## MATERIAL SHOWN
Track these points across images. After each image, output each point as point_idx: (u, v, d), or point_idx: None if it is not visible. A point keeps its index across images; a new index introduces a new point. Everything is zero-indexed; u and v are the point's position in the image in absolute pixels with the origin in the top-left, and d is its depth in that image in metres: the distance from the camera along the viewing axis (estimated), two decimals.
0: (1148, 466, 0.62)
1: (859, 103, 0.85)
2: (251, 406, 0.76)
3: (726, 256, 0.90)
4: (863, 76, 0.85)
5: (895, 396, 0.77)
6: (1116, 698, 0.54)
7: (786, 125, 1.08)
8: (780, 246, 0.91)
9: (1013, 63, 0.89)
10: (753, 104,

---

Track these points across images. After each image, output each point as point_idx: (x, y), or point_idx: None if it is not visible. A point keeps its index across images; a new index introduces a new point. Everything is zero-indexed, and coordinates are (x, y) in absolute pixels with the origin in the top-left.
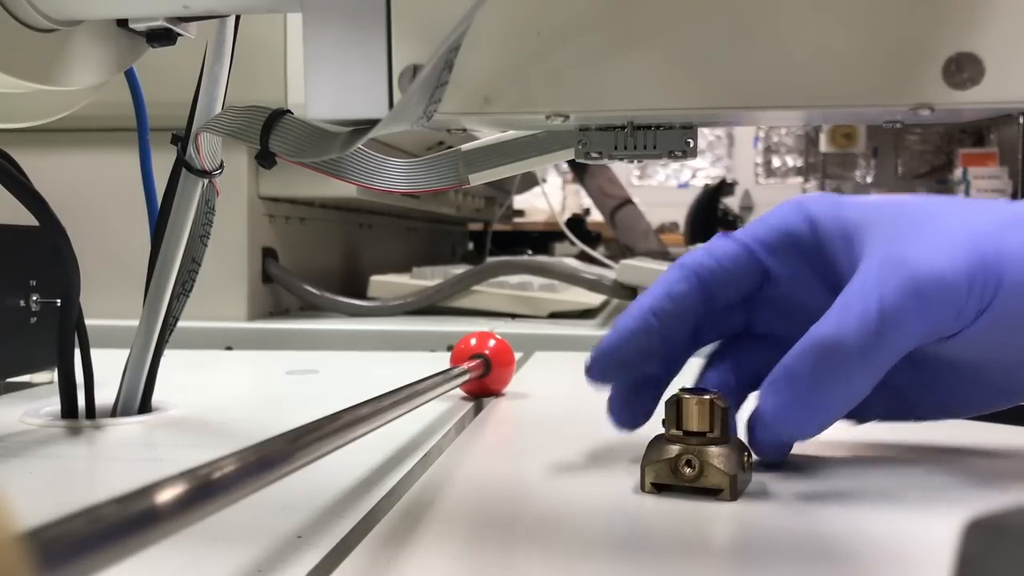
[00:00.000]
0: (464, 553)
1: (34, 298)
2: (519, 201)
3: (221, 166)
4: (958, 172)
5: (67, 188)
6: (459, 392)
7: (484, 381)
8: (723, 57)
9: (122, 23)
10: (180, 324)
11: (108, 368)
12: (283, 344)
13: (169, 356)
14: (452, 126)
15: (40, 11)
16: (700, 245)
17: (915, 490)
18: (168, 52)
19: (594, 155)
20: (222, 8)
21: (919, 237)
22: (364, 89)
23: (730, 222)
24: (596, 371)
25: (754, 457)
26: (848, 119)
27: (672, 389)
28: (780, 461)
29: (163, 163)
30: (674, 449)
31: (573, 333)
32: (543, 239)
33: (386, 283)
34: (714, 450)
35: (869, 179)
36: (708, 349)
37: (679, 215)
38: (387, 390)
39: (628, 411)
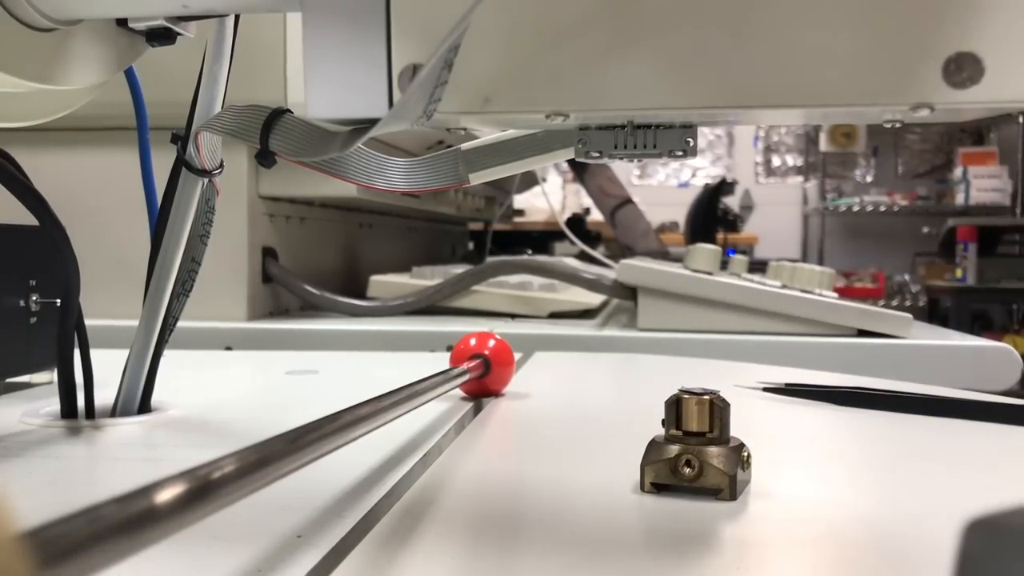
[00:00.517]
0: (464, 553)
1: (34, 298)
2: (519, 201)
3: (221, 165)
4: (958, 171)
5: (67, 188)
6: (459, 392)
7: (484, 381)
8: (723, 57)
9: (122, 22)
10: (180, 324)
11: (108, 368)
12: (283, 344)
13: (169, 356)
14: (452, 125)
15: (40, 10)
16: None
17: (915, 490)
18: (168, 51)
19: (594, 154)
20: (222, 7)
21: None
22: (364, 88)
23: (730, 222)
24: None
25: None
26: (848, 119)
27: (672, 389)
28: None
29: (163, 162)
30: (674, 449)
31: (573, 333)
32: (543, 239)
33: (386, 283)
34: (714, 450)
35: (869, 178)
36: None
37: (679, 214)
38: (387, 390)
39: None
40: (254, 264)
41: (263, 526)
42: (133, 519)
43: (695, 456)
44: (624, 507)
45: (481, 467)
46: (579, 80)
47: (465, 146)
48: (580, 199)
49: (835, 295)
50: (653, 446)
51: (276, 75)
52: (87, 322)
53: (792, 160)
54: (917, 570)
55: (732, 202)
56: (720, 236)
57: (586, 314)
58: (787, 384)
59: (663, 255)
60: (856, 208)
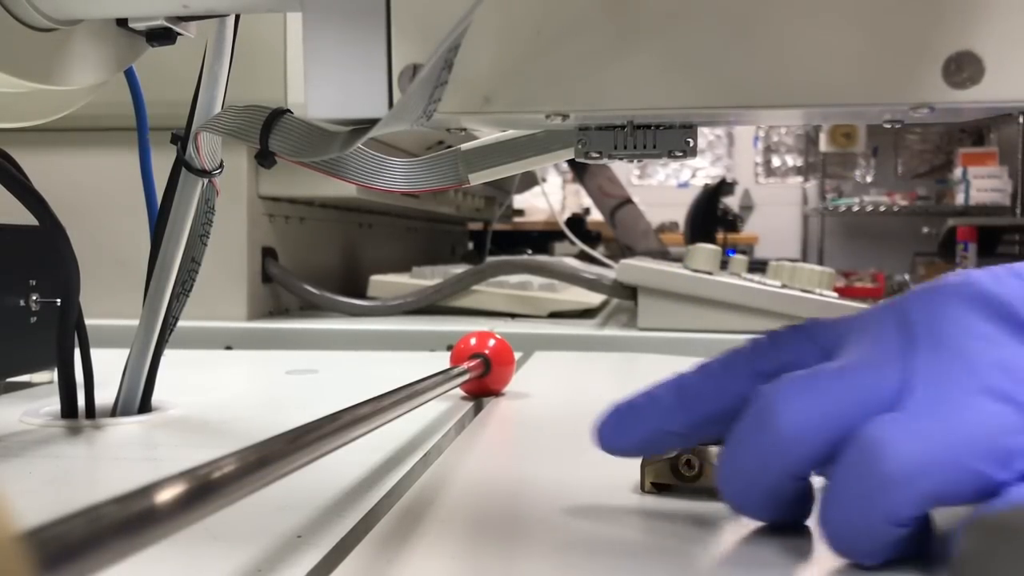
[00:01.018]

## PROBLEM REQUIREMENTS
Nothing but the lines above from the one that has "41: (263, 526)" down to the one that has "[00:01.018]" belongs in the answer, copied exactly, without pictures.

## EXERCISE OUTPUT
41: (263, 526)
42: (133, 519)
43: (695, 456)
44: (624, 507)
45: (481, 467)
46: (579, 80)
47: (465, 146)
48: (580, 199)
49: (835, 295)
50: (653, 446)
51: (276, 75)
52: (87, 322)
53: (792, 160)
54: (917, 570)
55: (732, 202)
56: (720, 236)
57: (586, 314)
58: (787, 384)
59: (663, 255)
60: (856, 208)
[00:01.018]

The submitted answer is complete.